> [PROBLEM TO WORK ON] Give back all of the records exactly.

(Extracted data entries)
----
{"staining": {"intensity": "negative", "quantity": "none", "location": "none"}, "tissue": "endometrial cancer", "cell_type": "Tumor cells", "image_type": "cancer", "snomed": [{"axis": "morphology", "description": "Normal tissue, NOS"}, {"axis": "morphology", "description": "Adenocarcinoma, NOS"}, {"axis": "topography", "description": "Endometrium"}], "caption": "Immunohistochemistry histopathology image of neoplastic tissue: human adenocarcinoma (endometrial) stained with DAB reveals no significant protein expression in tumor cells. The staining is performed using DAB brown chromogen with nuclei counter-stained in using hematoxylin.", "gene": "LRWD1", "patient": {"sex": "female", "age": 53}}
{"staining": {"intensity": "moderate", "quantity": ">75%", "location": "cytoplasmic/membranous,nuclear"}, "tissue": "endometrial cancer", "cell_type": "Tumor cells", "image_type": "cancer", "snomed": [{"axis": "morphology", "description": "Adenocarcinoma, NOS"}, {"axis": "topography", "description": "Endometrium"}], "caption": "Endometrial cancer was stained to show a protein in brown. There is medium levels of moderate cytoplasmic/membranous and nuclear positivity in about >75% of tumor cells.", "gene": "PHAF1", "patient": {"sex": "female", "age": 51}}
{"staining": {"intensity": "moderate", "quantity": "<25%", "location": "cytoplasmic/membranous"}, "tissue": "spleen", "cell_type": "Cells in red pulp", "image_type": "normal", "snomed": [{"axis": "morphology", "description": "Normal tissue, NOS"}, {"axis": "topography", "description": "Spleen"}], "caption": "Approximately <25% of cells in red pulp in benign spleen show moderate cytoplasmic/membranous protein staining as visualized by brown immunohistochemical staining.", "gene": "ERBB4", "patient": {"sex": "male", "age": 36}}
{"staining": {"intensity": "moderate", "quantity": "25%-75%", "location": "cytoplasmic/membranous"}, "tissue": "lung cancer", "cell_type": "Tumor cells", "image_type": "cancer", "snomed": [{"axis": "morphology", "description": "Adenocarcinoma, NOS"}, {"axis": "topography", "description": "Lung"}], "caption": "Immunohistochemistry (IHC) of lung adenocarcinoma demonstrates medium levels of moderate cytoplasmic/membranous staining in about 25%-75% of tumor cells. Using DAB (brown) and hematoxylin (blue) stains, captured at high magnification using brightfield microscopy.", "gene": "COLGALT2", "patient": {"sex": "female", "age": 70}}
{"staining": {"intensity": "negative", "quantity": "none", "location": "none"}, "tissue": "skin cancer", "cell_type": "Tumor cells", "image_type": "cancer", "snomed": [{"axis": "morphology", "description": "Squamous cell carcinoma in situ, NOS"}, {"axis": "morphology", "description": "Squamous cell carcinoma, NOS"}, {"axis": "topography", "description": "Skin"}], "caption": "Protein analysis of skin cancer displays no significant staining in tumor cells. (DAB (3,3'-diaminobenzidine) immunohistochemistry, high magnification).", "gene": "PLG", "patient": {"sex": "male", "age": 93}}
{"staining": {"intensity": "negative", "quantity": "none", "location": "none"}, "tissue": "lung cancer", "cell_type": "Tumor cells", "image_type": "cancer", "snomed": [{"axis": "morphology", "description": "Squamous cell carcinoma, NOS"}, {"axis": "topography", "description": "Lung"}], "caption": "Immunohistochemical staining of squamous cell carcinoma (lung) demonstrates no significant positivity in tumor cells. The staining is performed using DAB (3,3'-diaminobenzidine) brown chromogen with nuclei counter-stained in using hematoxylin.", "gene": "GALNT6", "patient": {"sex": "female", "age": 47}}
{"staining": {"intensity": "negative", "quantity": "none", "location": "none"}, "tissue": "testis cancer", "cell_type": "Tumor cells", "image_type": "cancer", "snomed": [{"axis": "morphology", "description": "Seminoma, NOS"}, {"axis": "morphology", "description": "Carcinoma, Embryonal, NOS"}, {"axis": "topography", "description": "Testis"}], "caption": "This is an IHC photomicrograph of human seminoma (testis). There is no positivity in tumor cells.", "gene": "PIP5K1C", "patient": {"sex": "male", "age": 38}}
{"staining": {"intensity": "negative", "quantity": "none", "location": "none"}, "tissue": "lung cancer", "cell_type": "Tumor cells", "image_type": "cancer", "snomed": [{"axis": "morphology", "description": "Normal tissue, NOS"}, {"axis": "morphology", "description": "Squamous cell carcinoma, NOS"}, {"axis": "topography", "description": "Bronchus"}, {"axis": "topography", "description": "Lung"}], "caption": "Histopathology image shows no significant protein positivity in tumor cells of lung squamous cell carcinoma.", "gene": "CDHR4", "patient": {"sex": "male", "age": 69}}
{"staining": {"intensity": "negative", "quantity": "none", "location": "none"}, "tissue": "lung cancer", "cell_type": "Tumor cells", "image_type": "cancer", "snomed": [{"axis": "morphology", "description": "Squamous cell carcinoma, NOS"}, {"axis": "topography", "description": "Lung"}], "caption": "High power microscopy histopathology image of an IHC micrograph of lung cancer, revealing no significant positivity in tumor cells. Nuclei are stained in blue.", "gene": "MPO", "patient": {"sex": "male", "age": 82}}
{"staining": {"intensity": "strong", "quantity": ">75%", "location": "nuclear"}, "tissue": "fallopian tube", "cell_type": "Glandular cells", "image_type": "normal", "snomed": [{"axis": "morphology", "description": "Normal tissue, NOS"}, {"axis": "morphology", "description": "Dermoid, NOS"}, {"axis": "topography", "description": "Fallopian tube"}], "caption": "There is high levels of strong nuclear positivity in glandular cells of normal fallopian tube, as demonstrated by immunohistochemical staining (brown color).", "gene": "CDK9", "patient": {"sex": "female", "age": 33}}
----
> [EXERCISE RESPONSE]
{"staining": {"intensity": "negative", "quantity": "none", "location": "none"}, "tissue": "endometrial cancer", "cell_type": "Tumor cells", "image_type": "cancer", "snomed": [{"axis": "morphology", "description": "Normal tissue, NOS"}, {"axis": "morphology", "description": "Adenocarcinoma, NOS"}, {"axis": "topography", "description": "Endometrium"}], "caption": "Immunohistochemistry histopathology image of neoplastic tissue: human adenocarcinoma (endometrial) stained with DAB reveals no significant protein expression in tumor cells. The staining is performed using DAB brown chromogen with nuclei counter-stained in using hematoxylin.", "gene": "LRWD1", "patient": {"sex": "female", "age": 53}}
{"staining": {"intensity": "moderate", "quantity": ">75%", "location": "cytoplasmic/membranous,nuclear"}, "tissue": "endometrial cancer", "cell_type": "Tumor cells", "image_type": "cancer", "snomed": [{"axis": "morphology", "description": "Adenocarcinoma, NOS"}, {"axis": "topography", "description": "Endometrium"}], "caption": "Endometrial cancer was stained to show a protein in brown. There is medium levels of moderate cytoplasmic/membranous and nuclear positivity in about >75% of tumor cells.", "gene": "PHAF1", "patient": {"sex": "female", "age": 51}}
{"staining": {"intensity": "moderate", "quantity": "<25%", "location": "cytoplasmic/membranous"}, "tissue": "spleen", "cell_type": "Cells in red pulp", "image_type": "normal", "snomed": [{"axis": "morphology", "description": "Normal tissue, NOS"}, {"axis": "topography", "description": "Spleen"}], "caption": "Approximately <25% of cells in red pulp in benign spleen show moderate cytoplasmic/membranous protein staining as visualized by brown immunohistochemical staining.", "gene": "ERBB4", "patient": {"sex": "male", "age": 36}}
{"staining": {"intensity": "moderate", "quantity": "25%-75%", "location": "cytoplasmic/membranous"}, "tissue": "lung cancer", "cell_type": "Tumor cells", "image_type": "cancer", "snomed": [{"axis": "morphology", "description": "Adenocarcinoma, NOS"}, {"axis": "topography", "description": "Lung"}], "caption": "Immunohistochemistry (IHC) of lung adenocarcinoma demonstrates medium levels of moderate cytoplasmic/membranous staining in about 25%-75% of tumor cells. Using DAB (brown) and hematoxylin (blue) stains, captured at high magnification using brightfield microscopy.", "gene": "COLGALT2", "patient": {"sex": "female", "age": 70}}
{"staining": {"intensity": "negative", "quantity": "none", "location": "none"}, "tissue": "skin cancer", "cell_type": "Tumor cells", "image_type": "cancer", "snomed": [{"axis": "morphology", "description": "Squamous cell carcinoma in situ, NOS"}, {"axis": "morphology", "description": "Squamous cell carcinoma, NOS"}, {"axis": "topography", "description": "Skin"}], "caption": "Protein analysis of skin cancer displays no significant staining in tumor cells. (DAB (3,3'-diaminobenzidine) immunohistochemistry, high magnification).", "gene": "PLG", "patient": {"sex": "male", "age": 93}}
{"staining": {"intensity": "negative", "quantity": "none", "location": "none"}, "tissue": "lung cancer", "cell_type": "Tumor cells", "image_type": "cancer", "snomed": [{"axis": "morphology", "description": "Squamous cell carcinoma, NOS"}, {"axis": "topography", "description": "Lung"}], "caption": "Immunohistochemical staining of squamous cell carcinoma (lung) demonstrates no significant positivity in tumor cells. The staining is performed using DAB (3,3'-diaminobenzidine) brown chromogen with nuclei counter-stained in using hematoxylin.", "gene": "GALNT6", "patient": {"sex": "female", "age": 47}}
{"staining": {"intensity": "negative", "quantity": "none", "location": "none"}, "tissue": "testis cancer", "cell_type": "Tumor cells", "image_type": "cancer", "snomed": [{"axis": "morphology", "description": "Seminoma, NOS"}, {"axis": "morphology", "description": "Carcinoma, Embryonal, NOS"}, {"axis": "topography", "description": "Testis"}], "caption": "This is an IHC photomicrograph of human seminoma (testis). There is no positivity in tumor cells.", "gene": "PIP5K1C", "patient": {"sex": "male", "age": 38}}
{"staining": {"intensity": "negative", "quantity": "none", "location": "none"}, "tissue": "lung cancer", "cell_type": "Tumor cells", "image_type": "cancer", "snomed": [{"axis": "morphology", "description": "Normal tissue, NOS"}, {"axis": "morphology", "description": "Squamous cell carcinoma, NOS"}, {"axis": "topography", "description": "Bronchus"}, {"axis": "topography", "description": "Lung"}], "caption": "Histopathology image shows no significant protein positivity in tumor cells of lung squamous cell carcinoma.", "gene": "CDHR4", "patient": {"sex": "male", "age": 69}}
{"staining": {"intensity": "negative", "quantity": "none", "location": "none"}, "tissue": "lung cancer", "cell_type": "Tumor cells", "image_type": "cancer", "snomed": [{"axis": "morphology", "description": "Squamous cell carcinoma, NOS"}, {"axis": "topography", "description": "Lung"}], "caption": "High power microscopy histopathology image of an IHC micrograph of lung cancer, revealing no significant positivity in tumor cells. Nuclei are stained in blue.", "gene": "MPO", "patient": {"sex": "male", "age": 82}}
{"staining": {"intensity": "strong", "quantity": ">75%", "location": "nuclear"}, "tissue": "fallopian tube", "cell_type": "Glandular cells", "image_type": "normal", "snomed": [{"axis": "morphology", "description": "Normal tissue, NOS"}, {"axis": "morphology", "description": "Dermoid, NOS"}, {"axis": "topography", "description": "Fallopian tube"}], "caption": "There is high levels of strong nuclear positivity in glandular cells of normal fallopian tube, as demonstrated by immunohistochemical staining (brown color).", "gene": "CDK9", "patient": {"sex": "female", "age": 33}}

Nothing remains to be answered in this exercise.